Das Verbot von Plastiktellern, Trinkhalmen und anderen Wegwerfprodukten aus Kunststoff ist fixiert.

Nach zwölfstündigen Verhandlungen einigten sich am 19. Dezember 2019 in den frühen Morgenstunden EU-Kommission, EU-Parlament und die österreichische Ratspräsidentschaft in Trilog-Verhandlungen auf die Einzelheiten des Einwegplastik-Verbots.

Durch das Verbot sollen die Massen von Plastikmüll in der Umwelt und in den Weltmeeren eingedämmt werden. Insgesamt geht man davon aus, dass der Anteil des Plastikmülls 80-85 Prozent des „maritime littering“ beträgt. 50 Prozent des Plastikmülls an Europäischen Stränden besteht aus „Einwegplastik“ (davon entfallen wieder 86 Prozent auf die zehn häufigsten Produktgruppen).

Verboten werden ab 2021 Produkte, für die es bereits nachhaltigere Alternativen zu Plastik gibt, dazu zählen Wattestäbchen, Teller, Besteck, Strohhalme, Luftballonstäbe sowie Lebensmittelverpackungen, Getränkebehälter und Getränkebecher aus geschäumten Polystyrol (EPS). Produkte aus sogenannten oxo-abbaubaren Kunststoff werden generell verboten. Außerdem soll der Verbrauch von Produkten, für die es eine solche Alternative noch nicht gibt, spürbar reduziert werden. Dazu gehören Plastikbecher und Lebensmittelverpackungen.

Getränkebehälter, dürfen nur dann in Verkehr gebracht werden, wenn die Verschlüsse und Deckel am Behälter befestigt sind. Diese Regelung gilt fünf Jahre nach Inkrafttreten der Richtlinie. Bestimmte Produkte mit einem gewissen Kunststoffgehalt zum einmaligen Gebrauch sollen gekennzeichnet werden und es muss insbesondere auf negativen Umweltauswirkungen hingewiesen werden. Davon betroffen sind Hygieneeinlagen, Trinkbecher, Feuchttücher und Tabakprodukte mit Filter.
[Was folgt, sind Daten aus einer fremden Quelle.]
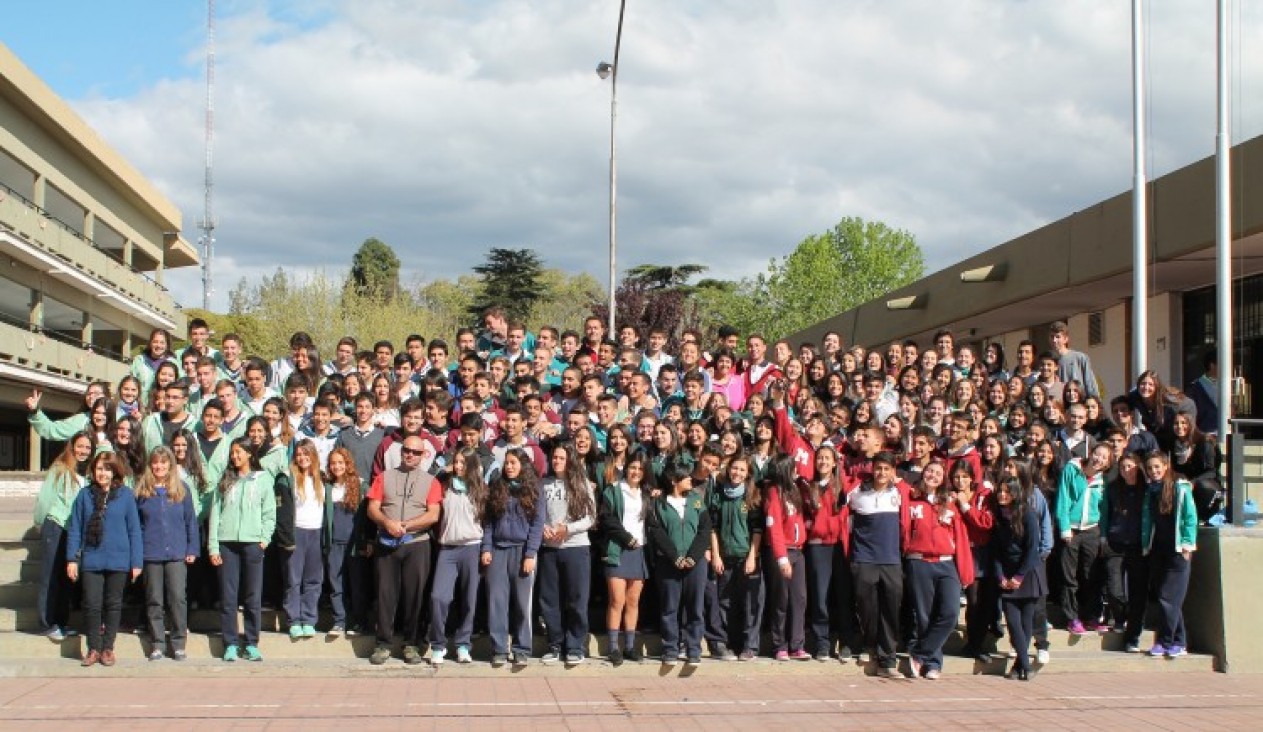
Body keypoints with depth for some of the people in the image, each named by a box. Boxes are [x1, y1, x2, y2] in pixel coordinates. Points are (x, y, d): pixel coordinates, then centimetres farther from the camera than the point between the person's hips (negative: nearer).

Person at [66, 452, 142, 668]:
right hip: (91, 560, 1)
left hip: (118, 561, -1)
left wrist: (136, 562, -4)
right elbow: (75, 528, 4)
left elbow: (134, 530, -1)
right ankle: (93, 648, 14)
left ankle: (108, 648, 20)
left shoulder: (126, 495, -2)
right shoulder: (85, 495, 2)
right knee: (92, 605, 1)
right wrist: (72, 558, -1)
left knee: (113, 605, 9)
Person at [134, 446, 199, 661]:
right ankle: (158, 644, 12)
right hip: (151, 554, 1)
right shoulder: (142, 490, 5)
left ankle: (179, 644, 3)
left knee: (178, 598, -4)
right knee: (154, 601, 5)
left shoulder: (182, 488, 5)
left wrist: (193, 549, 1)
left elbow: (191, 520, 7)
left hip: (177, 554, -1)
Außerdem sollen Hersteller von diesen Kunststoffprodukten in Zukunft einen Beitrag zu den Kosten für die Sammlung dieser achtlos weggeworfenen Produkte und das Verwerten ihrer Produkte leisten. Ein weiterer Punkt der Einigung sind die Sammelquoten: Für Einwegflaschen aus Kunststoff ist bis 2025 eine Sammelquote von 77 Prozent und bis 2029 von 90 Prozent vorgesehen (Österreich hat derzeit eine Quote von knapp 73 Prozent).